**作業内容:** 以下にある数学の論理の起源についての文章を、最初から最後まで一字一句変えずに書き写してください。

**文書の一節:**
---

なぜ、人類は数学の論理を生み出したのか。そして、その数学の論理と、人が日々暮らしている経済との関係。

 

数学分からないなんていってる場合じゃない、私たちはすでに数学とともに暮らしている、ということか。

 

数学というものを一歩視点の高いところから、考え直せる一冊だ。たしかに、「数学原論」とも呼べる気がする。あらためて、数学の強さを実感できると思う。

 

とくに、数学の本質である「論理」についての多角的な考察が面白い。

 

それでは、いくつかのトピックを本書からまとめさせてもらう。

 

 

 

 

 

 

数学の論理の源泉 古代宗教から生まれた

 

古代イスラエル人。

 

「神は存在するのか、しないのか」この宗教的な動機のために、論理が整理され始める。

 

そして、神との契約を破ったか、破っていないか、を判定する必要がある。

 

論理とは、論争のための方法のこと。

 

神と人との論争である。

預言者の最大の仕事は、神との論争だった。

 

イスラエル人の宗教は、ユダヤ教は育つ。ユダヤ教からは、キリスト教イスラム教が生じた。それゆえ、ユダヤ教こそが現代宗教の根底だ。

 

 

 

 

論理の恐ろしさ

 

神すら論破することができる。

 

こうして、古代ギリシアにおいて、論理と数学が合体することになった。

 

 

存在問題、あるのかないのかが、人類にとっては重要なことだった。

 

神はいるのかいないのか

海峡はあるのかないのか

 

ここにきて、数学では、ガウスなどにより、解けない方程式の存在が明らかになる。

 

方程式の重要な役割とは、「答えがあるのかどうか」を数学的に考えられるところだ。これは、現実の答えがない様々な問題へ対処するうえで、重要な視点だ。

 

 

 

 

 

論理とは、論争の技術

 

神は、契約を絶対に守ることを要求した。

 

だから、成立したか、成立してないかが重要になる。

よって、ここから、「矛盾律」が出てくる。

---

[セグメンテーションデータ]
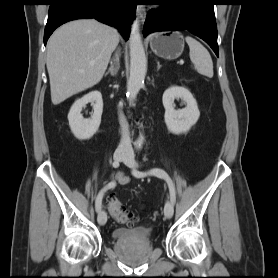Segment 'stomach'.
Wrapping results in <instances>:
<instances>
[{
    "mask_svg": "<svg viewBox=\"0 0 278 278\" xmlns=\"http://www.w3.org/2000/svg\"><path fill=\"white\" fill-rule=\"evenodd\" d=\"M150 47L159 57L176 59L184 50V39L180 32L158 33L151 37Z\"/></svg>",
    "mask_w": 278,
    "mask_h": 278,
    "instance_id": "1",
    "label": "stomach"
}]
</instances>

---

**課題への回答:**
なぜ、人類は数学の論理を生み出したのか。そして、その数学の論理と、人が日々暮らしている経済との関係。

 

数学分からないなんていってる場合じゃない、私たちはすでに数学とともに暮らしている、ということか。

 

数学というものを一歩視点の高いところから、考え直せる一冊だ。たしかに、「数学原論」とも呼べる気がする。あらためて、数学の強さを実感できると思う。

 

とくに、数学の本質である「論理」についての多角的な考察が面白い。

 

それでは、いくつかのトピックを本書からまとめさせてもらう。

 

 

 

 

 

 

数学の論理の源泉 古代宗教から生まれた

 

古代イスラエル人。

 

「神は存在するのか、しないのか」この宗教的な動機のために、論理が整理され始める。

 

そして、神との契約を破ったか、破っていないか、を判定する必要がある。

 

論理とは、論争のための方法のこと。

 

神と人との論争である。

預言者の最大の仕事は、神との論争だった。

 

イスラエル人の宗教は、ユダヤ教は育つ。ユダヤ教からは、キリスト教イスラム教が生じた。それゆえ、ユダヤ教こそが現代宗教の根底だ。

 

 

 

 

論理の恐ろしさ

 

神すら論破することができる。

 

こうして、古代ギリシアにおいて、論理と数学が合体することになった。

 

 

存在問題、あるのかないのかが、人類にとっては重要なことだった。

 

神はいるのかいないのか

海峡はあるのかないのか

 

ここにきて、数学では、ガウスなどにより、解けない方程式の存在が明らかになる。

 

方程式の重要な役割とは、「答えがあるのかどうか」を数学的に考えられるところだ。これは、現実の答えがない様々な問題へ対処するうえで、重要な視点だ。

 

 

 

 

 

論理とは、論争の技術

 

神は、契約を絶対に守ることを要求した。

 

だから、成立したか、成立してないかが重要になる。

よって、ここから、「矛盾律」が出てくる。